“Specimen Box” previously appeared in Utopia Minus (Ahsahta, 2011). Reprinted by permission of the author and  Ahsahta press. 

 

on the wall by the fireplace

we can fill it                with stones, flowers, toenails, pebbles

of shit   or scat      or something else Anglo-Saxon   and indispensable.

No books on Texas      birds, no botany, the rock

is called a batholith, stands 1825 feet,

a large, solid granite dome        where white men

fled captivity, Comanche, Tonkawas,  a sword-edged

tongue or a nettle you carry for miles.

At night the rock moans its way from hot to cold.

Grasses by the highway grow bovine.

What is happening there? a harvest of lime?

In the luminous day by day,                 the book was just interruption,

a record of presence, attention. Music

rises from the deep lobes of lung.

Your turn to tend,

to imagine first a settlement

then something else, to wish to remark           ancestrally

to note in the deepbook a scent of sewage or sulfur,

while wading the tall grass to goats penned in our neighbors’ backyard.

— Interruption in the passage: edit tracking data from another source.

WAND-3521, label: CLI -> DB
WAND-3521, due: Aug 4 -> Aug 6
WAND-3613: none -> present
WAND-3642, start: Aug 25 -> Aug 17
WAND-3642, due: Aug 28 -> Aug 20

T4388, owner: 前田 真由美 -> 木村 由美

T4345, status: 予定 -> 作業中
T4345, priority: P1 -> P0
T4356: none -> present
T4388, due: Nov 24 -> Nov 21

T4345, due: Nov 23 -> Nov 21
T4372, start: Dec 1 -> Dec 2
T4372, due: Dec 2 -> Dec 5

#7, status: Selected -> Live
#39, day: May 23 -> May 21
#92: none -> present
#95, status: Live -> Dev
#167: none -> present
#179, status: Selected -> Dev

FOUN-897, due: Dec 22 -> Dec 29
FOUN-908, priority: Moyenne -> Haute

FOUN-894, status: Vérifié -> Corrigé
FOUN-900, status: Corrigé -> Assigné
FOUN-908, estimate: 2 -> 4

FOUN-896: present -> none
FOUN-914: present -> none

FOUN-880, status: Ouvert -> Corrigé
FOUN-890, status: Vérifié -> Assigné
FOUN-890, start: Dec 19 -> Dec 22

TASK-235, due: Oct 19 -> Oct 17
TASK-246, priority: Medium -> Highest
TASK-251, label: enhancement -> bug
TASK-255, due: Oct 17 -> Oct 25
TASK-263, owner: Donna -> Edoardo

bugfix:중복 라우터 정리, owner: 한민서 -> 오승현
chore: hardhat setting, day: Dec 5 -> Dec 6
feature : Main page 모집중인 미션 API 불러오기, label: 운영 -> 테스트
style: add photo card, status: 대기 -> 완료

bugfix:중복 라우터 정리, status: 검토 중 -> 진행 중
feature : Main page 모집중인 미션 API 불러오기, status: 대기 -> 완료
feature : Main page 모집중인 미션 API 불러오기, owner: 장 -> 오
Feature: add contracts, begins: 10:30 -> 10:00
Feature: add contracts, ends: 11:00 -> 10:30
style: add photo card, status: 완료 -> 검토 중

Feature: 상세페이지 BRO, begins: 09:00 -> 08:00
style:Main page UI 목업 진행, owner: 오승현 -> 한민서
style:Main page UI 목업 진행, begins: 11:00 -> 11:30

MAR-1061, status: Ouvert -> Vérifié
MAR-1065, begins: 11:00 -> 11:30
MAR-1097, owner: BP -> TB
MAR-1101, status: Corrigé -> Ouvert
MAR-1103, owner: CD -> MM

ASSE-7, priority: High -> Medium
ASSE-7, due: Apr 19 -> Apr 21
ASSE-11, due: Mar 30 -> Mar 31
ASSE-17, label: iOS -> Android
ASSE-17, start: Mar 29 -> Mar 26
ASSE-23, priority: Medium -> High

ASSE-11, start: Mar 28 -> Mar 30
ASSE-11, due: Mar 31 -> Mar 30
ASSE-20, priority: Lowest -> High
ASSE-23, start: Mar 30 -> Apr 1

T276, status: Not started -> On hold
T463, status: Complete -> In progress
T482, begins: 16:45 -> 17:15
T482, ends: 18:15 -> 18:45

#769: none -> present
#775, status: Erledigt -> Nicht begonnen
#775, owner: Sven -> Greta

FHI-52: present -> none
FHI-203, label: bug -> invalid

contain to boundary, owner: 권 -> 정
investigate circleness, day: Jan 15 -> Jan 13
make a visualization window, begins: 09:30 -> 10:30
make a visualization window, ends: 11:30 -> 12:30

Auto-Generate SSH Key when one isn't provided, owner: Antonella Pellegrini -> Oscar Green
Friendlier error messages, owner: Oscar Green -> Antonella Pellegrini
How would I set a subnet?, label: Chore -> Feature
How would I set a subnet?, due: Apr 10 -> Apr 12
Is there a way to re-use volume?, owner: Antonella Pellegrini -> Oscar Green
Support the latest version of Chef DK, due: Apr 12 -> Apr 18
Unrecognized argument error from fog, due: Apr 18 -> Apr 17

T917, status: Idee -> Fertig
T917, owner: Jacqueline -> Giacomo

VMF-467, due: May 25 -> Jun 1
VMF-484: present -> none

Logs from Kentucky, windows from a European farmhouse,

not the machinery I imagine

but the reasons why the water

tastes plastic. Self-reflective, palms open. I never want

to bother anyone with my presence,

my, my, my, my, my

not even the goats. The fire pitches

its guttural song, wind makes a way through the porchwood,

movement in the musical sense, not transit.

I rake the fire’s hair, the grate

heats, a rib cage, pubic bone.

A treaty of non-aggression between the Comanche and the first

German settlers here became the only such agreement

in Texas never broken, thus the guttural tongue, the fire

that moves to its end. I am tired

of tending and my thighs grow cold.

“I take SPACE to be the central fact to man born in America,

from Folsom cave to now…Large and without mercy” (Charles Olson).

On the edge of the creek 2 or 3 yellow flowers out of season,

small earth-mover, tractor, when I asked her to name

the trees—she looked shocked—scrub oak not worth anything.

Does one need to tend to war?            Night catches

first in the thicket above the farmhouse, stones by the creek

moonglow against the field, help me name these constellations:

cricket, lawn chair, ledger, rake. All day, I watch

the fire from the couch, but should have turned the armchair,

tended the window, dragged a kitchen chair to the porch,

watched the wall-mounted mountain

goat high above the kitchen cabinet,   Capricorn,

eyes to the roof,

your eyes are so much better, so self-fixed, so specimen still.

You lack nothing. I sit close enough

to the window to stir the dogs next door.